I don’t have time for time management. 20 years ago I completed a well-respected time management course; I remember being inordinately impressed with the methodology and immediately started managing my daily diary entries.
But as quickly as I got it, I lost it again. As much as I appreciated the concept I couldn’t maintain a system that neither maximised my strengths or supported my weaknesses; of which there are many.
When it comes to tracking, measuring and reporting, I’m not a natural. But as luck would have it, there are tools out there that do the grunt work for you.
Digging through data
How much time have you spent looking for files? Those few seconds it takes for you to organise your documents correctly now will save you time and stress later on. Imagine typing a keyword or applying a filter to access the information you need in a flash.
If you are looking for a robust, powerful library application, Microsoft SharePoint is worth considering. You can set up customised views and filters according to how you want to sort information; adding metadata will make your documents even easier to find and organise.
Office 365 is another time-saving solution, not just for searching but also managing documents that have multiple authors, iterations and an approval matrix. You don’t have to spend hours chasing, pulling or pushing information ... it's all tracked for you.
To do lists
The key is to keep them small and straightforward. Remember this is about time and motivation; the more frequently you can experience a sense of progress, feel productive and see results, the less time you will spend procrastinating.
Are you a list person?
If you are an ISTJ Myers Briggs personality type, lists are your lifeblood and your guilty pleasure; but the rest of us may need a little online assistance.
Asana is a free to do list app that features task categories, tagging options and tons of ways to add info with comment threads for communication purposes. Its easy to use, clean interface makes it a simple online tool to use. There's something hugely satisfying when scoring through a task completed.
Trello, entirely free, comes with all of the basic features of a task management tool as well as a card-based interface where you create drag-and-drop boards to move and prioritise list items. It's a great online list management tool - visual and easy to manage.
Work, rest, work
When faced with a huge mountain of work have you ever felt completely overwhelmed? To avoid stasis (a time devourer), break your work down into manageable chunks and pace yourself.
The Pomodoro technique, developed by Francesco Cirillo in the late 1980s, is a great tool. It's named after the tomato-shaped kitchen timer that Cirillo used for measuring time. His philosophy is simple; frequent breaks improve mental agility, recharge batteries and revive motivation ready to tackle new tasks.
With Pomodoro, tasks are broken up into fixed intervals of time separated by short breaks. A session, or Pomodoro, consists of working for 25 minutes without interruption, followed by a five-minute break; you take a longer break of 20-30 minutes after four Pomodori. Because nothing should interrupt an ongoing Pomodoro, distractions such as social media, email and office gossip are forced to wait.

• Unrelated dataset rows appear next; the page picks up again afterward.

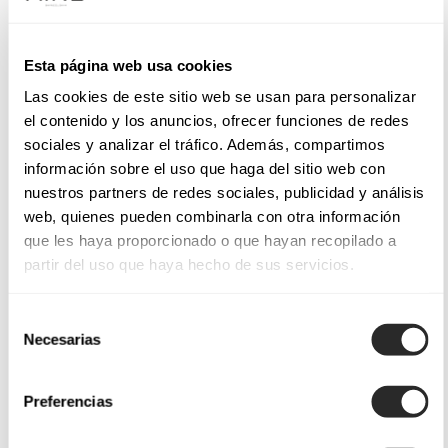
Esta página web usa cookies
Las cookies de este sitio web se usan para personalizar
el contenido y los anuncios, ofrecer funciones de redes
sociales y analizar el tráfico. Además, compartimos
información sobre el uso que haga del sitio web con
nuestros partners de redes sociales, publicidad y análisis
web, quienes pueden combinarla con otra información
que les haya proporcionado o que hayan recopilado a
partir del uso que haya hecho de sus servicios.
Selección
Necesarias
de
consentimiento
Preferencias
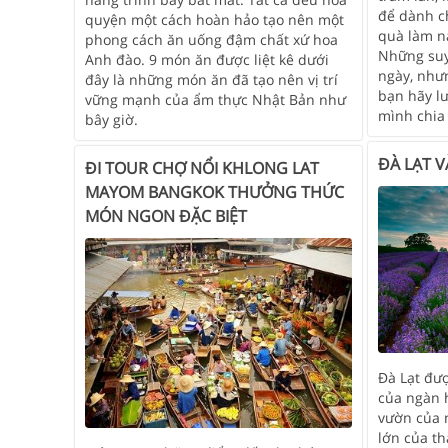
để dành c
quyện một cách hoàn hảo tạo nên một
quà làm n
phong cách ăn uống đậm chất xứ hoa
Những suy
Anh đào. 9 món ăn được liệt kê dưới
ngày, như
đây là những món ăn đã tạo nên vị trí
bạn hãy l
vững mạnh của ẩm thực Nhật Bản như
mình chia 
bây giờ.
ĐÀ LẠT 
ĐI TOUR CHỢ NỔI KHLONG LAT
MAYOM BANGKOK THƯỞNG THỨC
MÓN NGON ĐẶC BIỆT
Đà Lạt đư
của ngàn h
vườn của 
lớn của t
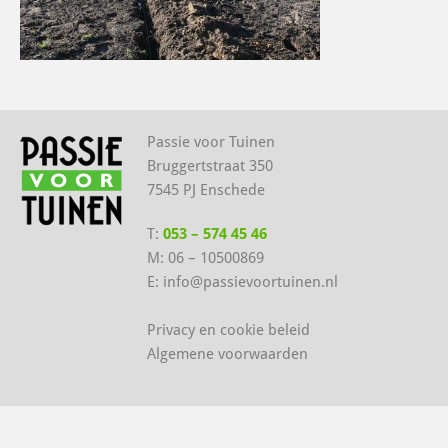
Passie voor Tuinen
Bruggertstraat 350
7545 PJ Enschede
T:
053 – 574 45 46
M:
06 – 10500869
E:
info@passievoortuinen.nl
Privacy en cookie beleid
Algemene voorwaarden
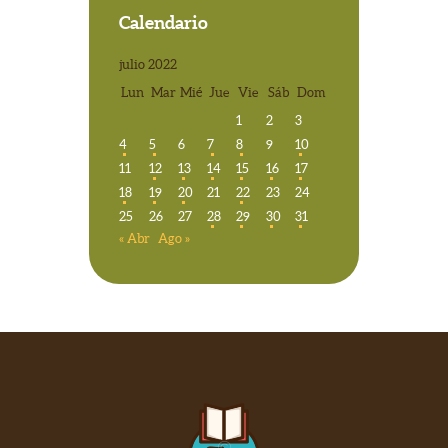
Calendario
julio 2022
Lun
Mar
Mié
Jue
Vie
Sáb
Dom
1
2
3
4
5
6
7
8
9
10
11
12
13
14
15
16
17
18
19
20
21
22
23
24
25
26
27
28
29
30
31
« Abr
Ago »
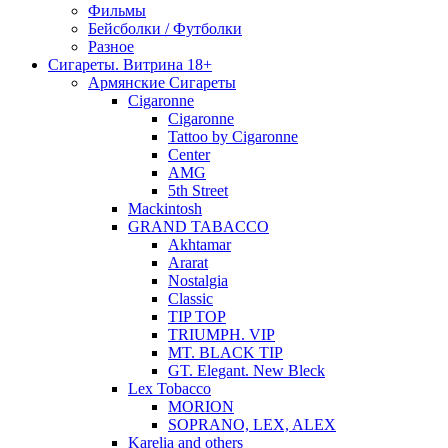
Фильмы
Бейсболки / Футболки
Разное
Сигареты. Витрина 18+
Армянские Сигареты
Cigaronne
Cigaronne
Tattoo by Cigaronne
Center
AMG
5th Street
Mackintosh
GRAND TABACCO
Akhtamar
Ararat
Nostalgia
Classic
TIP TOP
TRIUMPH. VIP
MT. BLACK TIP
GT. Elegant. New Bleck
Lex Tobacco
MORION
SOPRANO, LEX, ALEX
Karelia and others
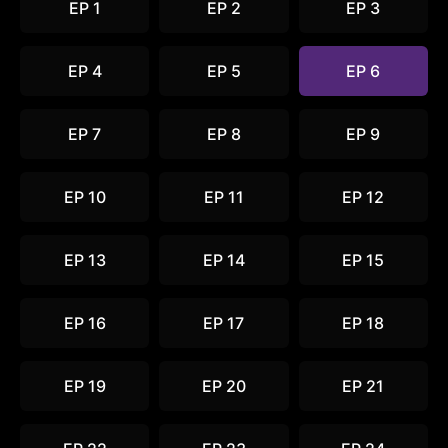
EP 1
EP 2
EP 3
EP 4
EP 5
EP 6
EP 7
EP 8
EP 9
EP 10
EP 11
EP 12
EP 13
EP 14
EP 15
EP 16
EP 17
EP 18
EP 19
EP 20
EP 21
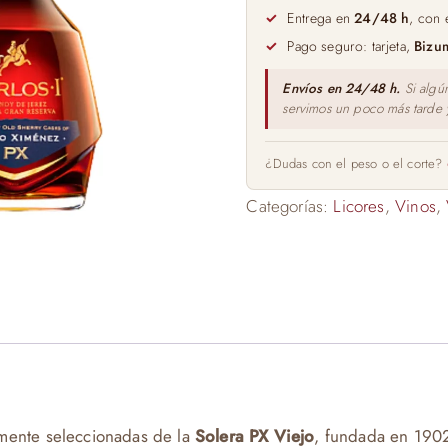
I
Entrega en
24/48 h
, con 
70cl
Pago seguro: tarjeta,
Bizu
cantidad
Envíos en 24/48 h.
Si algú
servimos un poco más tarde
¿Dudas con el peso o el corte?
Categorías:
Licores
,
Vinos
,
lmente seleccionadas de la
Solera PX Viejo
, fundada en 190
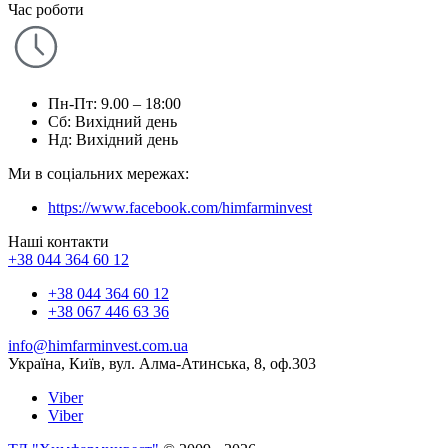
Час роботи
Пн-Пт: 9.00 – 18:00
Сб: Вихідний день
Нд: Вихідний день
Ми в соціальних мережах:
https://www.facebook.com/himfarminvest
Наші контакти
+38 044 364 60 12
+38 044 364 60 12
+38 067 446 63 36
info@himfarminvest.com.ua
Україна, Київ, вул. Алма-Атинська, 8, оф.303
Viber
Viber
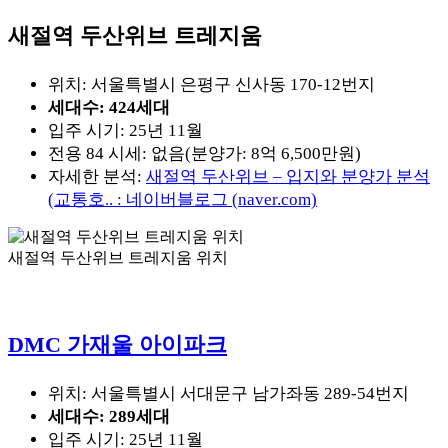
새절역 두산위브 트레지움
위치: 서울특별시 은평구 신사동 170-12번지
세대수: 424세대
입주 시기: 25년 11월
전용 84 시세: 없음(분양가: 8억 6,500만원)
자세한 분석:
새절역 두산위브 – 입지와 분양가 분석
(교통호.. : 네이버블로그 (naver.com)
새절역 두산위브 트레지움 위치
DMC 가재울 아이파크
위치: 서울특별시 서대문구 남가좌동 289-54번지
세대수: 289세대
입주 시기: 25년 11월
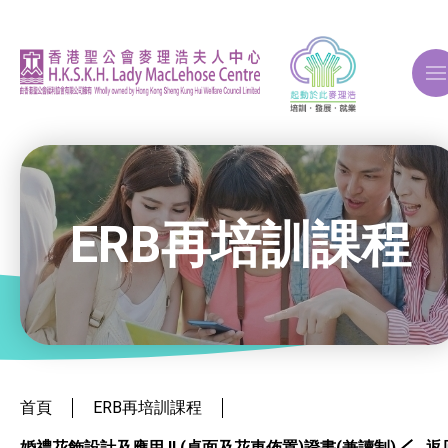
A
A
A
ERB再培訓課程
關於我們
ERB再培訓課程
就業掛鈎課程
首頁
ERB再培訓課程
婚禮花飾設計及應用 II (桌面及花車佈置)證書(兼讀制)
返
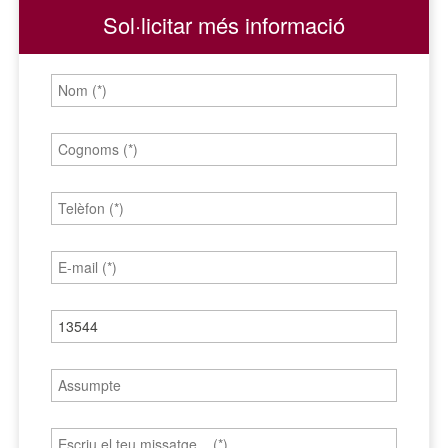
Sol·licitar més informació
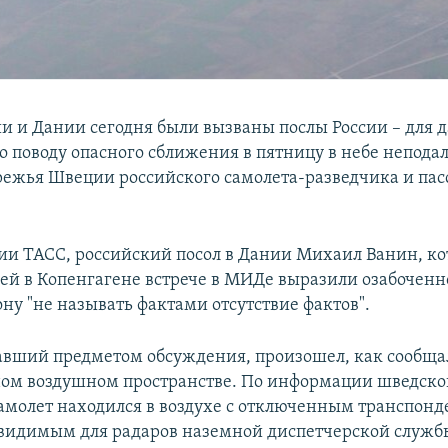
 и Дании сегодня были вызваны послы России – для 
о поводу опасного сближения в пятницу в небе неподал
ежья Швеции российского самолета-разведчика и па
и ТАСС, российский посол в Дании Михаил Ванин, ко
й в Копенгагене встрече в МИДе выразили озабоченно
ну "не называть фактами отсутствие фактов".
авший предметом обсуждения, произошел, как сообщал
м воздушном пространстве. По информации шведско
амолет находился в воздухе с отключенным транспонд
евидимым для радаров наземной диспетчерской службы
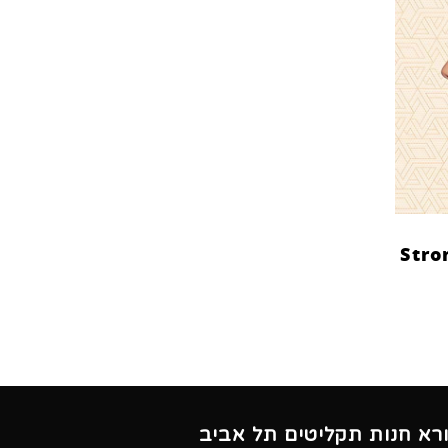
Stro
ורא חנות תקליטים תל אביב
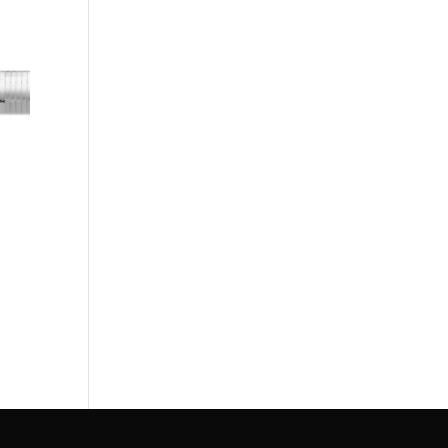
idad
Políticas de Cookies
Mi cuenta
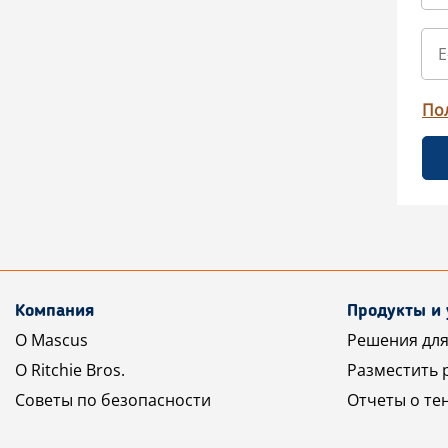
По
Компания
Продукты и 
О Mascus
Решения для
О Ritchie Bros.
Разместить 
Советы по безопасности
Отчеты о те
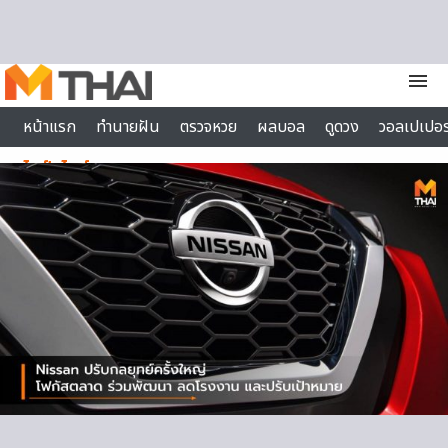
Skip to content
menu
หน้าแรก
ทำนายฝัน
ตรวจหวย
ผลบอล
ดูดวง
วอลเปเปอร
ไลฟ์สไตล์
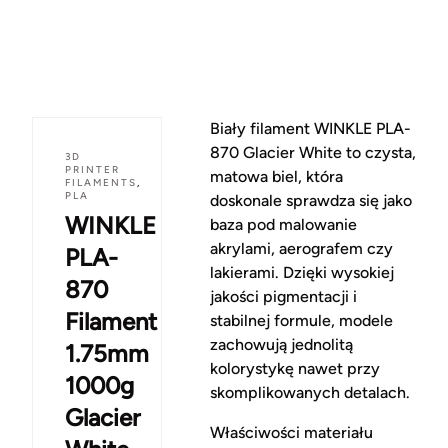
Biały filament WINKLE PLA-
870 Glacier White to czysta,
3D
PRINTER
matowa biel, która
FILAMENTS
,
PLA
doskonale sprawdza się jako
WINKLE
baza pod malowanie
akrylami, aerografem czy
PLA-
lakierami. Dzięki wysokiej
870
jakości pigmentacji i
Filament
stabilnej formule, modele
zachowują jednolitą
1.75mm
kolorystykę nawet przy
1000g
skomplikowanych detalach.
Glacier
Właściwości materiału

- Focus Booster, available for desktop and mobile devices, provides an unobtrusive mini timer to monitor and record sessions, create timesheets automatically and generate reports.
- ClearFocus is a mobile app for Android. Free to download and easy to use; you can see what you are working on and review your statistics.
File management, to do lists and timers are just a few of the time management tools available today. Isn't it time you started using them?